Trigger warning: this contains a story of sexual violence including trauma responses.

Hello, my name is Anna DeWitt, founder of Davy Jane’s Bluejackets, and this is the organization’s origin story. I started this non-profit because of both a personal experience, as well a client I worked with during my time as a Sexual Assault Response Coordinator (SARC) with the Navy and Coast Guard’s Sexual Assault Prevention and Response program (SAPR).

This client was stationed on a ship and had been sexually assaulted by another member of the crew. She didn’t report it at first, but decided to come forward months later after a doctor’s appointment which, due to the type of exam she was having, triggered her trauma and caused the memory of the assault to come rushing back. Struggling to combat the severe reaction she was having, she decided to file an unrestricted report and tell her leadership what had happened. This client had no interest in getting a transfer or taking a break from work of any kind. She is one of the hardest working people I’ve ever met, and one of the most resilient clients I’ve worked with. She was not going to let what happened get in the way of her career. Her goal was to get better as quickly as possible so that she could go back on deployment.

Despite her willingness to engage in mental health care, calls and emails to the Base clinic from myself, her XO, her SAPR VA, and her HSC went unanswered, and she spent months waiting to receive a mental health referral. During this time, while not receiving the treatment she desperately needed, she steadily declined. I’ll never forget the day she told me that she slept with a gun under her pillow, and baseball bat next to the door, in such a state of depression that she could barely get out of bed to go to the bathroom.

The clinic eventually got her an appointment with a psychologist at an AirForce Base nearby and those physicians are truly the heroes of this story. Unfortunately, that Base was about 1.5 hours away from where she was stationed and she had to drive herself to her her appointments every week, until her panic attacks during the car ride there became so bad that the command started sending a coworker with her as an escort.

Her doctors quickly put her on limited duty status and she was removed from the ship while she underwent treatment.
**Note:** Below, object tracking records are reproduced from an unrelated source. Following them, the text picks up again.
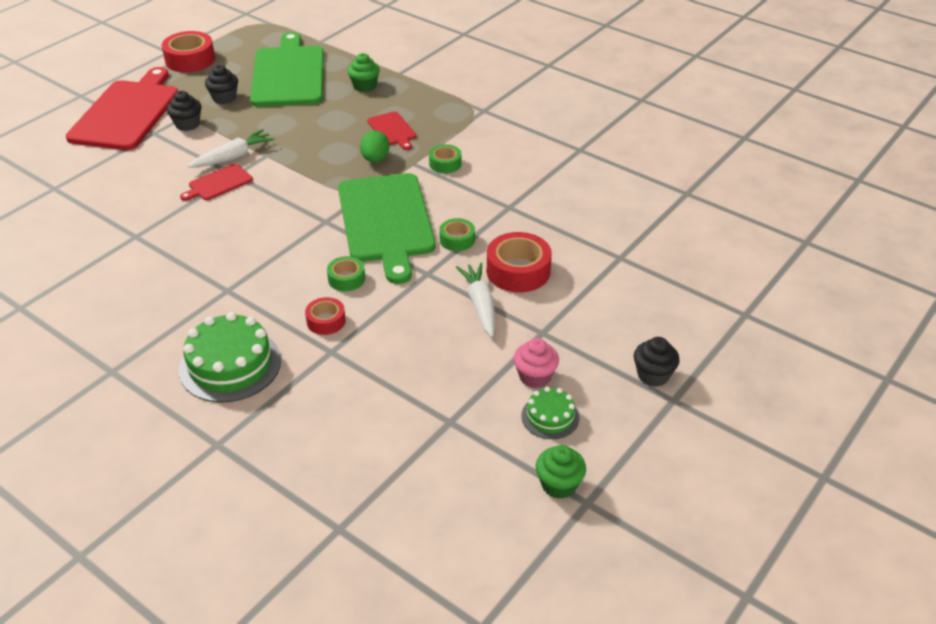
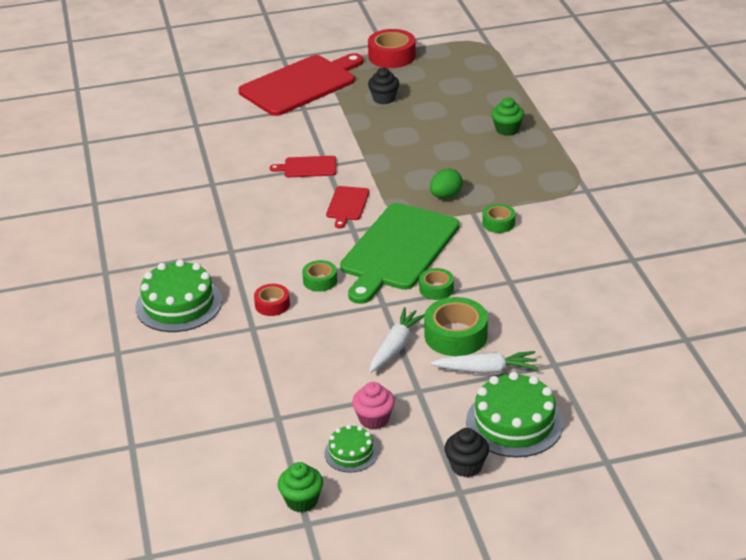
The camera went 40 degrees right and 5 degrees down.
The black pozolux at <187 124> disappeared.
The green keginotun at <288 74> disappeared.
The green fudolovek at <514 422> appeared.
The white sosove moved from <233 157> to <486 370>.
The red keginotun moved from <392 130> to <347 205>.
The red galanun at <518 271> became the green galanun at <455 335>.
This was a devastating blow to the hard working, mission focused client, who wanted nothing more than to uphold her duties as a surface warfare officer and go underway. The fact that she was not considered deployable was the worst news you could give her.

I could tell she felt like a broken failure, no longer of any use to the service, but this motivated her to “get better” even faster. However after a few months, both the doctor and the client realized that once a week talk therapy simply wasn’t enough. We tired to convince her to do a short term inpatient program or an intensive outpatient program, but she refused as she didn’t want to be “locked up in a psych ward”. She may have been struggling and could barely function at work, but she wasn’t interested in taking meds or attending a program full of civilians patients who wouldn’t understand her experience run by civilian doctors who couldn’t speak military lingo.

Her psychologist and I began to research options, but nothing nearby fit the bill for both what she needed and was willing to do. We began to realize that if she didn’t start to show improvement soon, she was going to be medically separated against her will, and we knew this news would not sit well with her. I finally remembered a program that I had heard of the year prior when I had worked in Boston which was specific to military members and veterans experiencing PTSD. I called up the client and told her about it, and hoped that even though it wasn’t specific to sexual assault, she might be open to it. Luckily my client agreed to attend and actually seemed to enjoy the program! She did have to spend the night, but it wasn’t in a hospital settings, which she liked.

Meanwhile, probably midway through her case’s lifespan, I took a trip to Hawaii shortly after a break up. As I was floating in the ocean soaking in the sun one day, letting the salt water hold me up, I realized that I finally felt relaxed for the first time in months. I could tell how healing the saltwater was to my mind and spirit, and how wholesome it felt to watch the sunset and smell the flowers while I was swimming. It was an experience I had not realized I deeply needed to heal from the sadness of the breakup, the stress of work, and the constant disappointment I felt from delivering bad news to clients who never seemed to get the justice they deserved from the criminal justice system.

In addition to all of my personal realizations, it was then that I suddenly thought, “If only my client could be here. She needs this experience so much more than I do. Maybe if we had gotten her treatment sooner, especially something out in nature like this, she could have truly healed, instead of being dragged through the military’s broken medical process. Perhaps she needed more than just therapists, meds, and hospitals.”

In realizing how much she could have benefited from swimming in the ocean like I was in Hawaii, the idea for Davy Jane’s was born. I wanted to create something like what she had asked me for - a program run by people familiar with the military for service members who had been victims of sexual assault to work through their PTSD together and wasn’t an intensive treatment program in a sterile setting filled with civilian doctors and bright hospital lights.

My hope for Davy Jane’s is that survivors will find community amongst the participants, and empathy amongst the facilitators in a trauma informed, healing environment that will impact them positively for years to come.